The question is: should 24/7 be considered a replacement for ignition interlocks? The answer is no.
What 24/7 Alcohol Monitoring Is
A 24/7 sobriety program requires offenders to check in at a facility and have their breath tested for alcohol, usually twice a day, morning and evening. If the offender tests positive, or fails to appear for the test, the consequences are immediate: often this is a short jail term (one or two days).
The advantage, as advocates of 24/7 programs see it, is that the program addresses the underlying alcohol problem, rather than just the drunk driving. And the theory of it – that a smaller but swifter consequence (short jail term) works better than a larger but more remote one (possibility of greater punishment down the line) – has merit.
What 24/7 Cannot Do
The main problem with 24/7 programs is that they cannot prevent the one thing that led to the situation in the first place: drunk driving. Lapses are common in any recovery program. With an ignition interlock, an offender who drinks will still be prevented from driving. He or she will not be endangering the public.
The same is not true for 24/7 programs.
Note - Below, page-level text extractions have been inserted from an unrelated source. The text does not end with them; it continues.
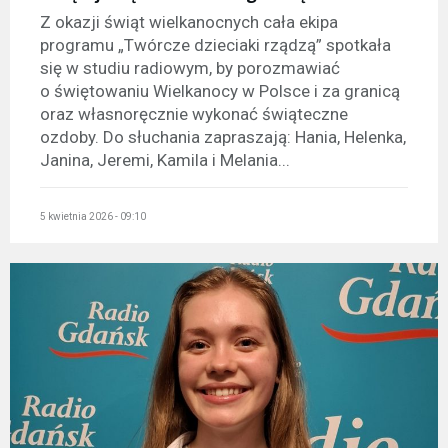
Z okazji świąt wielkanocnych cała ekipa
programu „Twórcze dzieciaki rządzą” spotkała
się w studiu radiowym, by porozmawiać
o świętowaniu Wielkanocy w Polsce i za granicą
oraz własnoręcznie wykonać świąteczne
ozdoby. Do słuchania zapraszają: Hania, Helenka,
Janina, Jeremi, Kamila i Melania...
5 kwietnia 2026 - 09:10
A person can pass a breath test at 6pm, go drinking at 7 and drive at 8. Any lapse in their program leads immediately to the danger of drunk driving. The same is not true of ignition interlocks, which are designed to prevent intoxicated people from operating vehicles.
Where MADD Stands
Mothers Against Drunk Driving (MADD), as well as other law enforcement agencies and road safety advocates, are staunch in their support of ignition interlocks as the vital means of breaking the chain between drinker and driver. A recent report by MADD made a compelling case for interlock devices, noting that since the devices were widely adopted, they have prevented 1.77 million attempts to drive drunk. The report states:
MADD is confident that an ignition interlock is the safest, most effective way to stop a drunk driver from becoming a repeat offender.
And that is the latest word. 24/7 is a useful tool for helping alcoholics in the recovery process, but it does not perform the essential duty that protects the public, by keeping intoxicated people in the parking lot or driveway, instead of on our roads.